Le nouveau
Moon
Dance de Juliette has a Gun devrait donner des palpitations aux fans de
parfums vintage. Chypre floral animal néo-80s aux courbes généreuses et
descendant direct du
Parfum de Peau
de Montana, il se fonde sur la senteur de fourrure et de miel (civette,
castoréum, santal, musc…) de la base Animalis, créée au milieu du XX
ème
siècle. Jadis répandue, cette bête de sexe se laissait encore observer dans les
années 80, insinuant un fumet de mâle en rut sous la fraîcheur aromatique du
Kouros d’Yves Saint Laurent, ou une
exhalaison de chair macérée sous la rose en cuir du sus-mentionné
Parfum de Peau. Animalis ne rôde plus
désormais que dans les réserves des marques de niche (revendiqué dans
Vierges et Torero d’État Libre d’Orange ; éventuellement
source d'inspiration d'Absolue pour le Soir de Francis
Kurkdjian).
Le parfumeur anonyme qui a composé
Moon Dance nourrit cet Animalis de doses
massives d’absolues de rose et de tubéreuse ; sa seule concession à la
modernité est son recours à un patchouli cœur, issu de la distillation
fractionnée. Mais si cette accumulation de notes saturées fait d’abord autant saliver
qu’un banquet après un régime détox, elle tombe assez rapidement sur le foie.
(Mes amis d’
Auparfum.com appellent ce type de composition un
« jyfoutout ».)
Comme tous les champs de création, la parfumerie
avance en passant au crible son passé pour y trouver d’anciennes formes à
réinterpréter ; pour s’inventer des filiations esthétiques inédites issues
de voies oubliées, négligées ou déconsidérées. Ainsi, après deux décennies de
gourmands dont l’indice glycémique ne cesse d’augmenter ou d’
iFrags testés
jusqu’à en extraire la moindre molécule d’originalité, on sent désormais frémir
un
revival de la parfumerie pré-
Angel et pré-
Eau
d’Issey.
Deux raisons à cela, outre le pendule de la mode.
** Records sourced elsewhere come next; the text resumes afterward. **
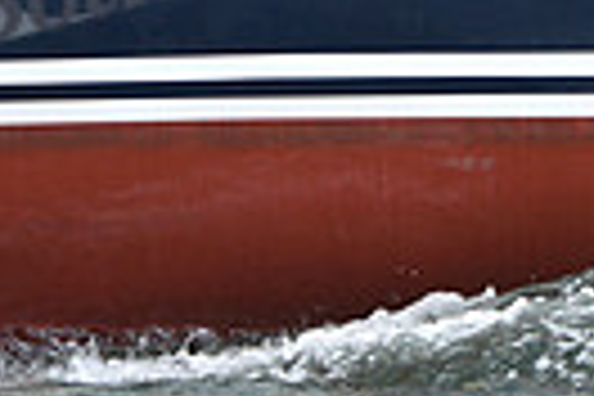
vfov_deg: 3.5
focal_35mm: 394
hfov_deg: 5.2
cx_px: 540
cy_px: -286
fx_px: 6500
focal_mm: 90
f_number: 5
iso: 320
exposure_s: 1/1000
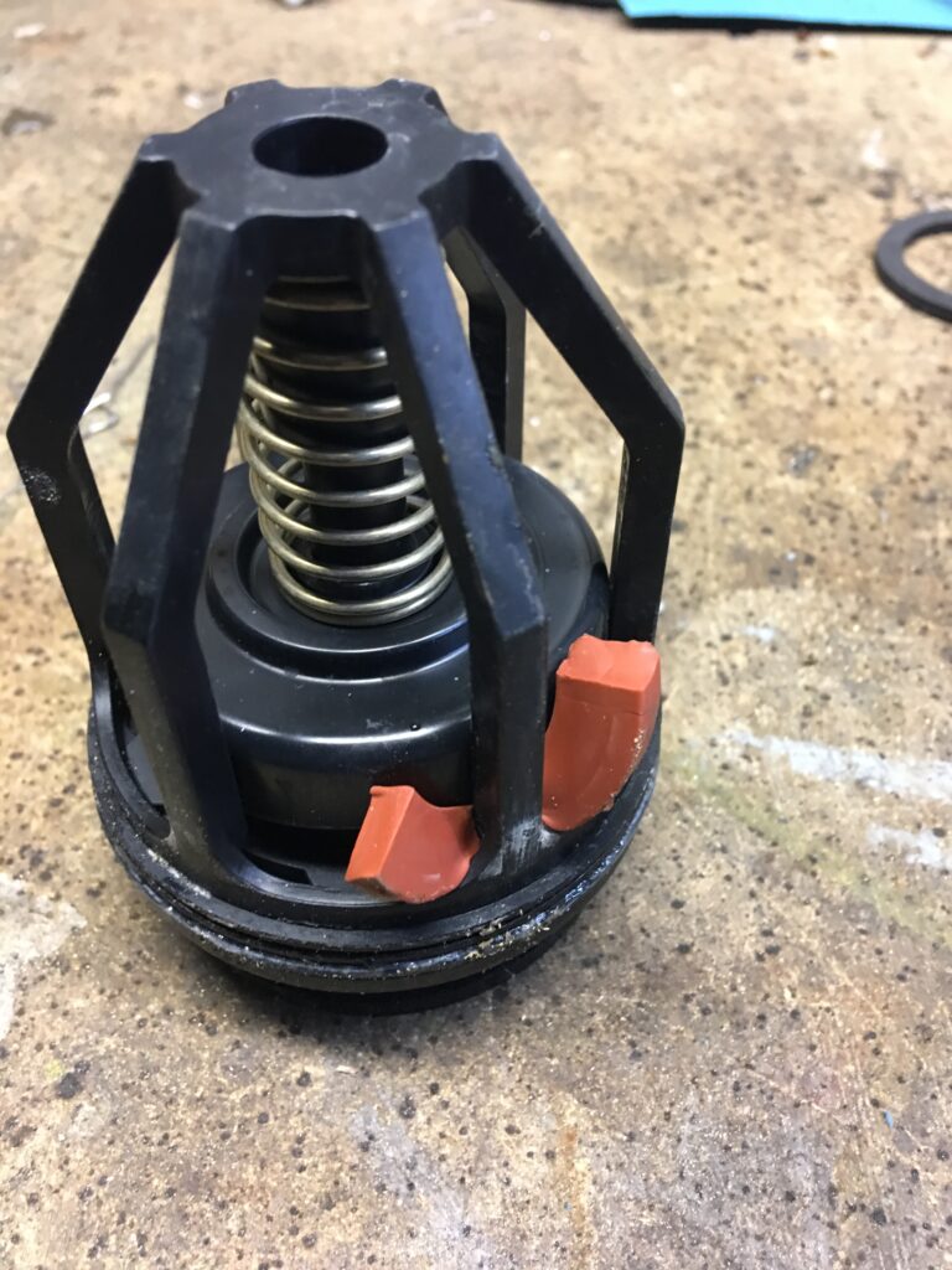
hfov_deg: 48.2
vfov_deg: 61.7
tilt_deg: -48.2
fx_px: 1063
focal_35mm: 29
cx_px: 476
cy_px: 635
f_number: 2.2
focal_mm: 4.15
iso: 100
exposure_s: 1/10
D’abord, plusieurs parfumeurs actifs aujourd’hui ont d’abord découvert la
parfumerie dans les 80s, soit enfants ou ados, soit aux débuts de leur
carrière. Ensuite, dans un contexte assez déprimé, toutes les marques courtisent
les marchés moyen-orientaux férus de senteurs qui ramonent, ce qui permet
justement aux parfumeurs de revenir à des compositions plus charnues.
On peut réinterpréter les styles d’antan de deux
façons. Lorsqu’Oliver Polge et Jean-Christophe Hérault, Frank Voelkl ou Sidonie
Lancesseur s’attaquent aux chypres rose-vétiver des 70s/80s – respectivement
dans
Rosabotanica (Balenciaga),
Ylang 49 (Le Labo) et
Rose Infernale (By Terry) --, c’est pour
les déconstruire afin d’en proposer des relectures contemporaines. Quand
Antoine Lie compose son
Daphne pour
Comme des Garçons dans le style «
Poison
part à Goa avec
Shalimar », c’est
en juxtaposant des blocs de notes assez massifs, qui citent le passé sans le
mimer.
Moon Dance
semble relever d’une seconde approche : un style nostalgique, “comme dans le
vintage”, qui se contente d’empiler les signes ostentatoires de richesse,
plutôt typique de marques pilotées à Londres comme Amouage, Roja Dove ou
Grossmith. Lesquelles marques revendiquant un statut artistique, alors que ce
qu’elles offrent n’est souvent que l’équivalent olfactif du kitsch – une
imitation du « grand art » destinée à flatter le consommateur
« de goût », sans enrichir le thème abordé.
D’entrée de jeu, la nostalgie de l’âge d’or de la
parfumerie a été inscrite à même la déclaration d’intention de la parfumerie de
niche – « on va faire des parfums comme avant ». Les meilleurs
parfums de niche sont ceux qui s’appuient sur cette intention pour proposer des
lectures inédites du monde olfactif ; de l’histoire du parfum. Des
produits comme Moon Dance, proposés
sans recul ironique ni guillemets, relèveraient plutôt du néo-académisme
(Bouguereau pour les naseaux). Cela satisfera sûrement une part des
consommateurs, et pourquoi pas ? Le parfum est, avant tout, une
marchandise destinée à plaire.
Vous aurez reconnu Sylvie Vartan dans cette photo de Pierre & Gilles.